Your answer must be every line of the data below that holds the string "تاريخ", copied exactly.

** Opening TASK DATA block **

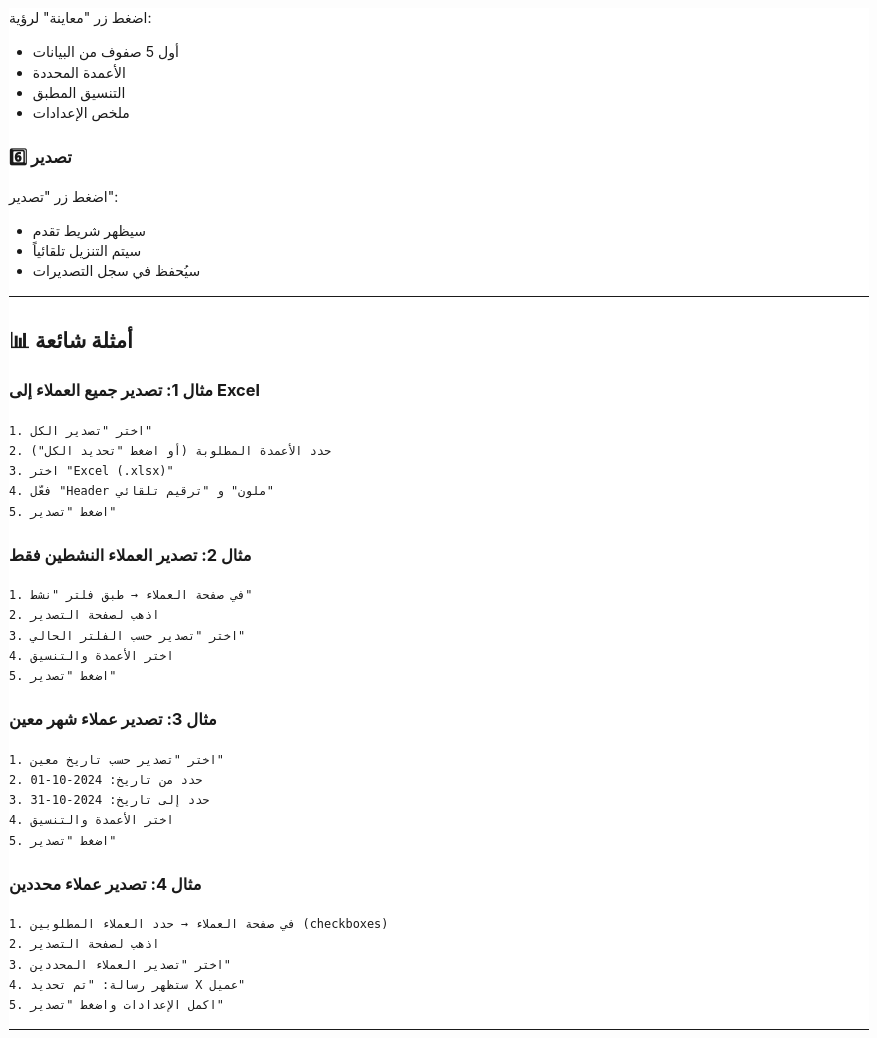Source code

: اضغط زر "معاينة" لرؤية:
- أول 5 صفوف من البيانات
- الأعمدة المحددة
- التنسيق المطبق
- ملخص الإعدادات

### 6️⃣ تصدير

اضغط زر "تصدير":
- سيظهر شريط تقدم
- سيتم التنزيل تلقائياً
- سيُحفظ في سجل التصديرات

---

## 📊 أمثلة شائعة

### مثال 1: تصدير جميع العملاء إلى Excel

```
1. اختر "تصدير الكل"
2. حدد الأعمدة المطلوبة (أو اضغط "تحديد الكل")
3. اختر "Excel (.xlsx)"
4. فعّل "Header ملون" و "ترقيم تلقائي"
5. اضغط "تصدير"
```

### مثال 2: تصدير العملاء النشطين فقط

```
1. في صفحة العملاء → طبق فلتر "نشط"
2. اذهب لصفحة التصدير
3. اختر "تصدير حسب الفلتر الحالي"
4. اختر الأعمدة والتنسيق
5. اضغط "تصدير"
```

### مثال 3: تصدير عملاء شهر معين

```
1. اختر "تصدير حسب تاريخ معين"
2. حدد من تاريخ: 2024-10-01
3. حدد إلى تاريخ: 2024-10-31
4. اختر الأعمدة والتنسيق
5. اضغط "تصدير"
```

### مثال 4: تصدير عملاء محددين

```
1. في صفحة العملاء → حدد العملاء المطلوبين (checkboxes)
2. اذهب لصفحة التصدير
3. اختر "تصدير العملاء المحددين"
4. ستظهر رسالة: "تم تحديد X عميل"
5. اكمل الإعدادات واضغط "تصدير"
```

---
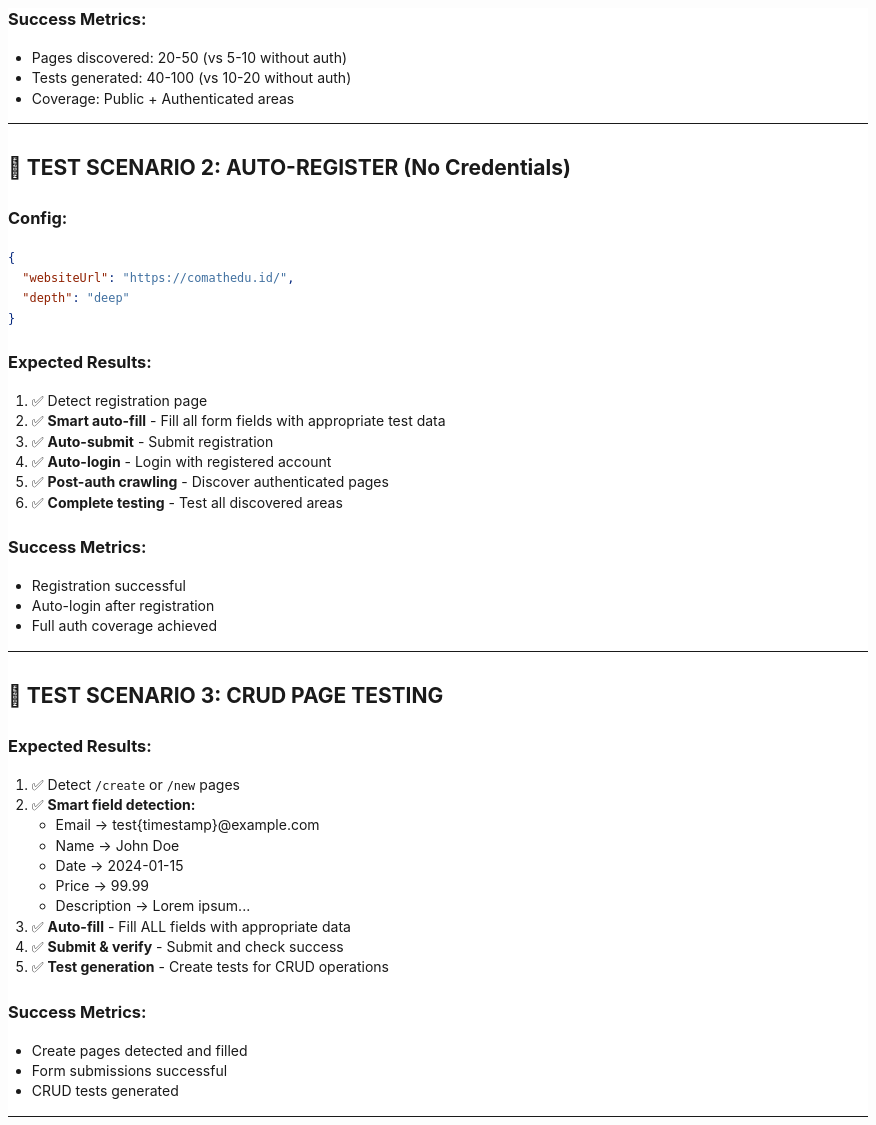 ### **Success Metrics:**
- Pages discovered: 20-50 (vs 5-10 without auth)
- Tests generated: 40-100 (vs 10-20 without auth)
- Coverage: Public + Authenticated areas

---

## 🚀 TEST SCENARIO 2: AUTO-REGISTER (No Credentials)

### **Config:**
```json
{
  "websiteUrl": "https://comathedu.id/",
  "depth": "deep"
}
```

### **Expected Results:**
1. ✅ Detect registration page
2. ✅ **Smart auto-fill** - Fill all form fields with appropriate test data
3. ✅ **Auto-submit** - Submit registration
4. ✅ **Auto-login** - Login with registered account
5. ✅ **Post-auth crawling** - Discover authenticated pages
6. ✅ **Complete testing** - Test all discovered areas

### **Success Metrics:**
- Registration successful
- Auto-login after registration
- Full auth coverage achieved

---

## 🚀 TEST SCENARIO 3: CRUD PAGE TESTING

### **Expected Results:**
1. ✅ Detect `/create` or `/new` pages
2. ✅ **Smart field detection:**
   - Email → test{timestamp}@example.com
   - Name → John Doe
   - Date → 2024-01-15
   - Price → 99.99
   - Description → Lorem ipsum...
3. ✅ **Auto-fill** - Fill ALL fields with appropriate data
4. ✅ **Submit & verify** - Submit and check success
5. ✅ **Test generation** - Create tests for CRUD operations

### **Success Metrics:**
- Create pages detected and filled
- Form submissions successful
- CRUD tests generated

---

** Closing TASK DATA block **

**RESPONSE:**
1. اختر "تصدير حسب تاريخ معين"
2. حدد من تاريخ: 2024-10-01
3. حدد إلى تاريخ: 2024-10-31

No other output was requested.